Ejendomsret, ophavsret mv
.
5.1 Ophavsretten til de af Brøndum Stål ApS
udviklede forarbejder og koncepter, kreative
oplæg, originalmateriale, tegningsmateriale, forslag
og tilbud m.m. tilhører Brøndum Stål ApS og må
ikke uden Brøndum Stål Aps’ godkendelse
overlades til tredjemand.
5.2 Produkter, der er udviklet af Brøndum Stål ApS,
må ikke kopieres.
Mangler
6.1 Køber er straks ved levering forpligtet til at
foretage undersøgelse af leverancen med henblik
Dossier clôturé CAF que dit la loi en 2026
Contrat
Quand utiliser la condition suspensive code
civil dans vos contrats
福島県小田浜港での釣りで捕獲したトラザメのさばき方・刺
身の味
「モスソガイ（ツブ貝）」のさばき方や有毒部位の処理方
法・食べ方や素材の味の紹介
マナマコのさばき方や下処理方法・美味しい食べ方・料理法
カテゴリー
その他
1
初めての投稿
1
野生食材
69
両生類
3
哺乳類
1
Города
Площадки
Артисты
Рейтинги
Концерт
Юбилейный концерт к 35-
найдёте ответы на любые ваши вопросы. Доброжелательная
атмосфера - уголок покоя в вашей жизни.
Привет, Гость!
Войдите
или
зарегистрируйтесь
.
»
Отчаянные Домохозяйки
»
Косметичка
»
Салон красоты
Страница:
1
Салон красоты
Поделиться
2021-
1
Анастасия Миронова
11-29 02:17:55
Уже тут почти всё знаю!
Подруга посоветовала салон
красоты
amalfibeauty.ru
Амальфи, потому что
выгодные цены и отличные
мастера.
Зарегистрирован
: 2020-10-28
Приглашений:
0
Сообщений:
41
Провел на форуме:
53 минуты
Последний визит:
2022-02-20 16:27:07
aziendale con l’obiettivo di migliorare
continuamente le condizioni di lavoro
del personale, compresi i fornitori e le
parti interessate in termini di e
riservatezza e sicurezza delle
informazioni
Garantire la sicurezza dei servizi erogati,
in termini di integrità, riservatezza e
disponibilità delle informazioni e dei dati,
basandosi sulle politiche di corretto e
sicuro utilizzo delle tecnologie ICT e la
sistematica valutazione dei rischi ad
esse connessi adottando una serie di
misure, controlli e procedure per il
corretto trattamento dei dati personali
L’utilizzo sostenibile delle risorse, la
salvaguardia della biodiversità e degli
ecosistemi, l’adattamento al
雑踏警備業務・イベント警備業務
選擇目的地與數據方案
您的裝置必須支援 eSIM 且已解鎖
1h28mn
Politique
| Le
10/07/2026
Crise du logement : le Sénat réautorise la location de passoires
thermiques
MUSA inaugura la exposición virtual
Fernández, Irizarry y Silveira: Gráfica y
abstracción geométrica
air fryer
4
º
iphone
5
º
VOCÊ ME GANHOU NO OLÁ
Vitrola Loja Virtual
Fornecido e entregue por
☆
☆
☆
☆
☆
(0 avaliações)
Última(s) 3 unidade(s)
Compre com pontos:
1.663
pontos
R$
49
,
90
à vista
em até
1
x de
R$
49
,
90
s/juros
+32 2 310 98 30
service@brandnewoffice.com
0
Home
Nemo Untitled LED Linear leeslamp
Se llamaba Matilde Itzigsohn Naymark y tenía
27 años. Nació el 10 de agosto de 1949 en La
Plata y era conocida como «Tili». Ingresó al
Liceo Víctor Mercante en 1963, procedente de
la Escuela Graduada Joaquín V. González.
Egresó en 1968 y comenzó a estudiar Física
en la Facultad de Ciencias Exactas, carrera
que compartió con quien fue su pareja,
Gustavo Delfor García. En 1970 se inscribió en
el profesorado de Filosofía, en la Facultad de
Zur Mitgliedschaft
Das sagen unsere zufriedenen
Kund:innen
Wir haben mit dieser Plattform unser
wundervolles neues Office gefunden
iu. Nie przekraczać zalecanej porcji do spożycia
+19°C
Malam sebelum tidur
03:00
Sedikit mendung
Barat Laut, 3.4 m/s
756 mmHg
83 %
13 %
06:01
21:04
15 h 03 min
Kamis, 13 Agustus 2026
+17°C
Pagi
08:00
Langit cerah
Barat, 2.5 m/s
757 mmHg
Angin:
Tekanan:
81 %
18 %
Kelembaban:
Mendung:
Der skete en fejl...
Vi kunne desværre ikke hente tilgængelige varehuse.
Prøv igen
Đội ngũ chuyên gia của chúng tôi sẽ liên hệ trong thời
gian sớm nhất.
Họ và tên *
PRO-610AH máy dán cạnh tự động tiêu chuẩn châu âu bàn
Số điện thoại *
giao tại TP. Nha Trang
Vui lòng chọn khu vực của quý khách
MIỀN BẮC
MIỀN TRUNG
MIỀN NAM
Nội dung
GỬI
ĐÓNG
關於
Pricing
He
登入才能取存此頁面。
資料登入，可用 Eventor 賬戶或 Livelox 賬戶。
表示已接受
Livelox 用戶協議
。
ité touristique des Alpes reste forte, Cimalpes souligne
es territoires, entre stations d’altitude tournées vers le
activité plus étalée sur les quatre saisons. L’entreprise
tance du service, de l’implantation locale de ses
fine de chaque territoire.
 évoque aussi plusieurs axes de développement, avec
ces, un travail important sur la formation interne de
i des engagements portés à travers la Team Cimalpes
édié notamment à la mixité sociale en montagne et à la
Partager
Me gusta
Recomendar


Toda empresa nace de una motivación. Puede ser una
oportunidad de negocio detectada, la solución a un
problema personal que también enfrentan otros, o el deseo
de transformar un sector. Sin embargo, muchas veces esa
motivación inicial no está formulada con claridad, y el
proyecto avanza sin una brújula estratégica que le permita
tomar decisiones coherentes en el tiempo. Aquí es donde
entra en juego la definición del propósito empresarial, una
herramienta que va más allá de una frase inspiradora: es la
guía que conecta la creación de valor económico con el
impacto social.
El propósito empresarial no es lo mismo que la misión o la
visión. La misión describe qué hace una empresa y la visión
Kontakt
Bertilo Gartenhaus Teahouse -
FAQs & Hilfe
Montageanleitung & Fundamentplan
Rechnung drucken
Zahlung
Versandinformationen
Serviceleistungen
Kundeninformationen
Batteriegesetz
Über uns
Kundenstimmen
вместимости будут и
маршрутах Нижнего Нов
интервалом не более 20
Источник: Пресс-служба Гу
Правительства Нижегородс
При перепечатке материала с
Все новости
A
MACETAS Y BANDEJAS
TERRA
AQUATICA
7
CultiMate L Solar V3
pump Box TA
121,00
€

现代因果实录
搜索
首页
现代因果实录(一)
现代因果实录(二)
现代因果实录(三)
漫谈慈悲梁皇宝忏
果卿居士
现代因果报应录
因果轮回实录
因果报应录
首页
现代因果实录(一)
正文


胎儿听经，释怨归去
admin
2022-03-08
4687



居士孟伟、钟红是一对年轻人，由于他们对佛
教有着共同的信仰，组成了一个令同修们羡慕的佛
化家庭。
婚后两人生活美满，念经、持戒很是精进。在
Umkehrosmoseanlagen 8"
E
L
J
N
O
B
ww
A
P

==============================

### Work order
Copy the rows line for line, starting at the first line and ending after the line that contains "corretto trattamento dei dati personali".

### Solution
Ejendomsret, ophavsret mv
.
5.1 Ophavsretten til de af Brøndum Stål ApS
udviklede forarbejder og koncepter, kreative
oplæg, originalmateriale, tegningsmateriale, forslag
og tilbud m.m. tilhører Brøndum Stål ApS og må
ikke uden Brøndum Stål Aps’ godkendelse
overlades til tredjemand.
5.2 Produkter, der er udviklet af Brøndum Stål ApS,
må ikke kopieres.
Mangler
6.1 Køber er straks ved levering forpligtet til at
foretage undersøgelse af leverancen med henblik
Dossier clôturé CAF que dit la loi en 2026
Contrat
Quand utiliser la condition suspensive code
civil dans vos contrats
福島県小田浜港での釣りで捕獲したトラザメのさばき方・刺
身の味
「モスソガイ（ツブ貝）」のさばき方や有毒部位の処理方
法・食べ方や素材の味の紹介
マナマコのさばき方や下処理方法・美味しい食べ方・料理法
カテゴリー
その他
1
初めての投稿
1
野生食材
69
両生類
3
哺乳類
1
Города
Площадки
Артисты
Рейтинги
Концерт
Юбилейный концерт к 35-
найдёте ответы на любые ваши вопросы. Доброжелательная
атмосфера - уголок покоя в вашей жизни.
Привет, Гость!
Войдите
или
зарегистрируйтесь
.
»
Отчаянные Домохозяйки
»
Косметичка
»
Салон красоты
Страница:
1
Салон красоты
Поделиться
2021-
1
Анастасия Миронова
11-29 02:17:55
Уже тут почти всё знаю!
Подруга посоветовала салон
красоты
amalfibeauty.ru
Амальфи, потому что
выгодные цены и отличные
мастера.
Зарегистрирован
: 2020-10-28
Приглашений:
0
Сообщений:
41
Провел на форуме:
53 минуты
Последний визит:
2022-02-20 16:27:07
aziendale con l’obiettivo di migliorare
continuamente le condizioni di lavoro
del personale, compresi i fornitori e le
parti interessate in termini di e
riservatezza e sicurezza delle
informazioni
Garantire la sicurezza dei servizi erogati,
in termini di integrità, riservatezza e
disponibilità delle informazioni e dei dati,
basandosi sulle politiche di corretto e
sicuro utilizzo delle tecnologie ICT e la
sistematica valutazione dei rischi ad
esse connessi adottando una serie di
misure, controlli e procedure per il
corretto trattamento dei dati personali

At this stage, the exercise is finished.